The Machine may help reassure investors that Whitman is about more than just increasing efficiency -- that she has the vision thing down, too. A hand-delivered scoop to Businessweek on The Machine noted Whitman’s crucial role in vastly speeding up the project after she took over as CEO.

A more immediate aid for HP investors came in the form of a mea culpa report from one of the top tech hardware analysts on Wall Street, Bill Shope of Goldman Sachs.

“Our bear case was wrong,” Shope headlined his June 12 report, lifting a “sell” rating he’d slapped on the stock over a year ago. Since the April, 2013, rating, shares of HP gained 51%, more than double the return on the S&P 500, Shope noted.

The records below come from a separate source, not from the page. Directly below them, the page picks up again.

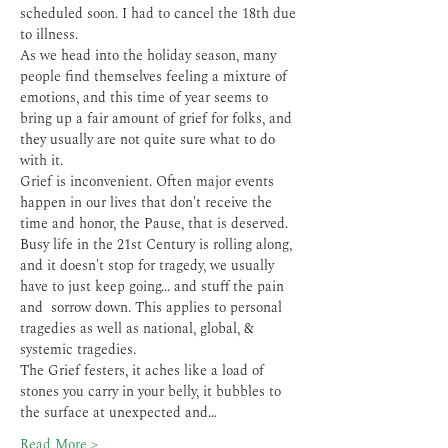
scheduled soon. I had to cancel the 18th due 
to illness.
As we head into the holiday season, many 
people find themselves feeling a mixture of 
emotions, and this time of year seems to 
bring up a fair amount of grief for folks, and 
they usually are not quite sure what to do 
with it.
Grief is inconvenient. Often major events 
happen in our lives that don't receive the 
time and honor, the Pause, that is deserved. 
Busy life in the 21st Century is rolling along, 
and it doesn't stop for tragedy, we usually 
have to just keep going... and stuff the pain 
and  sorrow down. This applies to personal 
tragedies as well as national, global, & 
systemic tragedies.
The Grief festers, it aches like a load of 
stones you carry in your belly, it bubbles to 
the surface at unexpected and…
Read More >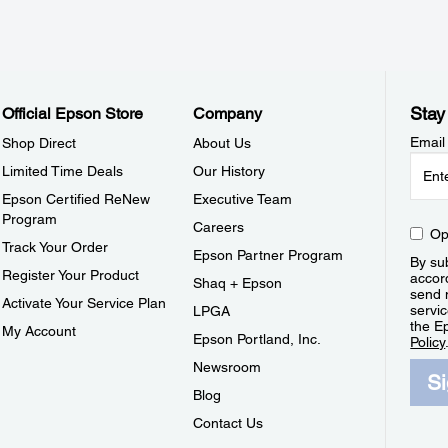
Stay
Official Epson Store
Company
Email
Shop Direct
About Us
Limited Time Deals
Our History
Epson Certified ReNew
Executive Team
Program
Careers
Op
Track Your Order
Epson Partner Program
By sub
Register Your Product
accor
Shaq + Epson
send 
Activate Your Service Plan
servic
LPGA
the E
My Account
Epson Portland, Inc.
Policy
Newsroom
S
Blog
Contact Us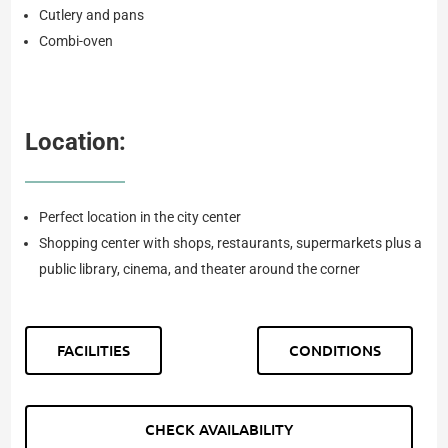
Cutlery and pans
Combi-oven
Location:
Perfect location in the city center
Shopping center with shops, restaurants, supermarkets plus a
public library, cinema, and theater around the corner
FACILITIES
CONDITIONS
CHECK AVAILABILITY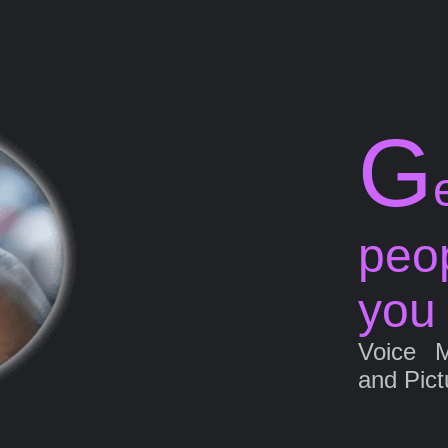
G
peo
you
Voice 
and Pict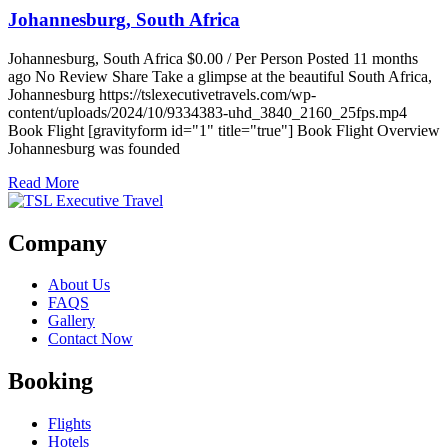
Johannesburg, South Africa
Johannesburg, South Africa $0.00 / Per Person Posted 11 months
ago No Review Share Take a glimpse at the beautiful South Africa,
Johannesburg https://tslexecutivetravels.com/wp-
content/uploads/2024/10/9334383-uhd_3840_2160_25fps.mp4
Book Flight [gravityform id="1" title="true"] Book Flight Overview
Johannesburg was founded
Read More
Company
About Us
FAQS
Gallery
Contact Now
Booking
Flights
Hotels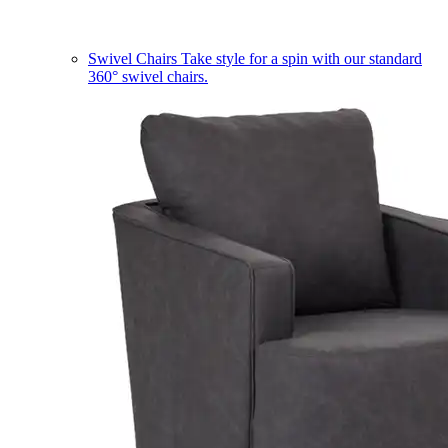
Swivel Chairs
Take style for a spin with our standard
360° swivel chairs.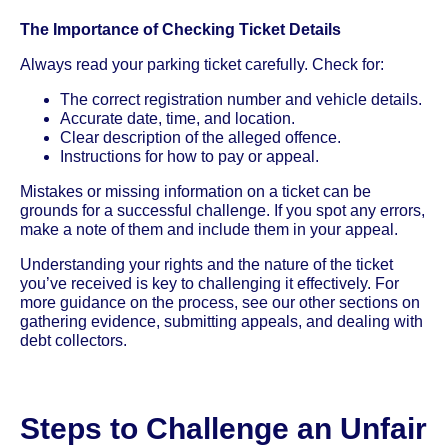
The Importance of Checking Ticket Details
Always read your parking ticket carefully. Check for:
The correct registration number and vehicle details.
Accurate date, time, and location.
Clear description of the alleged offence.
Instructions for how to pay or appeal.
Mistakes or missing information on a ticket can be
grounds for a successful challenge. If you spot any errors,
make a note of them and include them in your appeal.
Understanding your rights and the nature of the ticket
you’ve received is key to challenging it effectively. For
more guidance on the process, see our other sections on
gathering evidence, submitting appeals, and dealing with
debt collectors.
Steps to Challenge an Unfair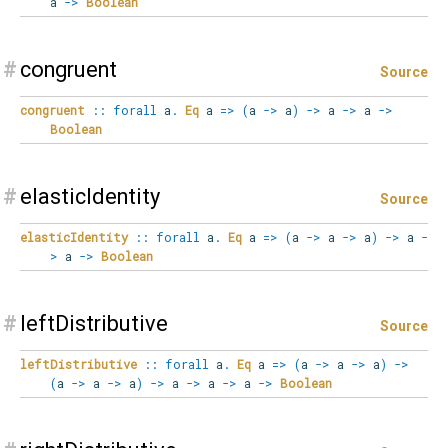
a
->
Boolean
#
congruent
Source
congruent
::
forall
a
.
Eq
a
=>
(
a
->
a
)
->
a
->
a
->
Boolean
#
elasticIdentity
Source
elasticIdentity
::
forall
a
.
Eq
a
=>
(
a
->
a
->
a
)
->
a
-
>
a
->
Boolean
#
leftDistributive
Source
leftDistributive
::
forall
a
.
Eq
a
=>
(
a
->
a
->
a
)
->
(
a
->
a
->
a
)
->
a
->
a
->
a
->
Boolean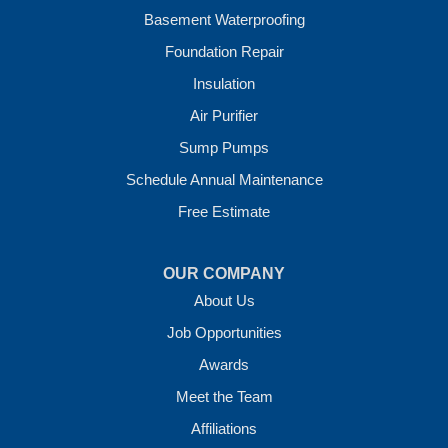
Wickes
Basement Waterproofing
Winthrop
Foundation Repair
Our Locations:
Insulation
Crawl Space Solutions of Arkansas
Air Purifier
7 Energy Way
Sump Pumps
Vilonia, AR 72173
1-501-207-0099
Schedule Annual Maintenance
Free Estimate
OUR COMPANY
About Us
Job Opportunities
Awards
Meet the Team
Affiliations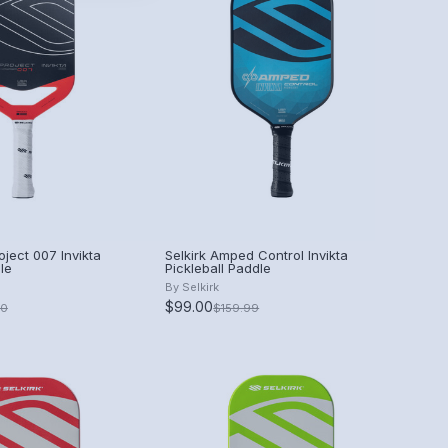
oject 007 Invikta
Selkirk Amped Control Invikta
le
Pickleball Paddle
By
Selkirk
$99.00
00
$159.99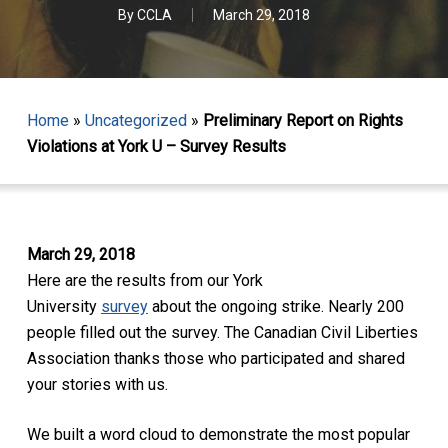
By
CCLA
March 29, 2018
Home
»
Uncategorized
»
Preliminary Report on Rights
Violations at York U – Survey Results
March 29, 2018
Here are the results from our York
University
survey
about the ongoing strike. Nearly 200
people filled out the survey. The Canadian Civil Liberties
Association thanks those who participated and shared
your stories with us.
We built a word cloud to demonstrate the most popular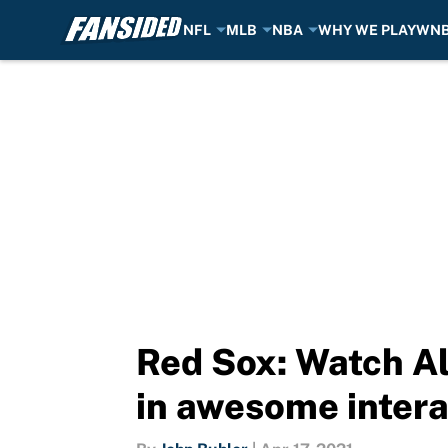
NFL
MLB
NBA
WHY WE PLAY
WN
Skip to main content
Red Sox: Watch Al
in awesome intera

“Our Sell rating was largely based on the secular challenges facing many of HP’s businesses and our view that restructuring was somewhat counterproductive following years of underinvestment by previous management regimes,” Shope wrote. “Our thesis has been proven wrong as HP management has executed far more effectively than we anticipated.”

The change of heart helped HP hit an almost-three-year high of $34.30 in early trading on Thursday. The shares dropped back a bit in midday trading to $33.77, up 2% on the day.

HP executives put on quite a show for investors in Las Vegas this week at their annual Discover conference. In addition to unveiling “the Machine,” they also emphasized a strategy to sell more printers, improve margins in the lagging enterprise services unit and expand a software push in the areas of big data and security.

So far, Whitman’s turnaround has largely relied on cutting costs, paying down debt and other fairly straightforward strategies for improving the company’s finances. Competitors like IBM (IBM) haven't done as much.

But investors have been mixed about how far HP – and its raging stock price – could go without some hot new products, especially given that several of the company’s biggest markets, including PCs and servers, have been shrinking. And some promised breakthroughs, like the Moonshot line of servers, have been more hype than revenue generators so far.

Shope, who was one of the most prominent skeptics, now says he sees at least some glimmers of growth opportunities. But he still rates the stock only "neutral" with a 12-month target price of $32.

He is not alone among bearish analysts turning more positive, however. Overall, analysts who cover HP are getting more optimistic. The average forecast for next year’s earnings per share (HP’s fiscal year which starts in October 2014) is $3.90, up from $3.76 six months ago and $3.56 a year ago, according to Factset. And the number of analysts rating the stock a “sell” or the equivalent has declined from 8 to one.

Sometimes, this kind of growing optimism can signal the beginning of the end of a rally – the capitulation phase when even those who sat on the sidelines join in and buy. Once the pessimists have been won over, so the thinking goes, there’s no one left to buy and push the stock price higher.

But studies of analyst recommendations find that growing optimism is dangerous when it's accompanied by other, more negative signs such as a slowing of price momentum or revenue growth. And with the stock continuing to rally and results improving, that's not the case at HP.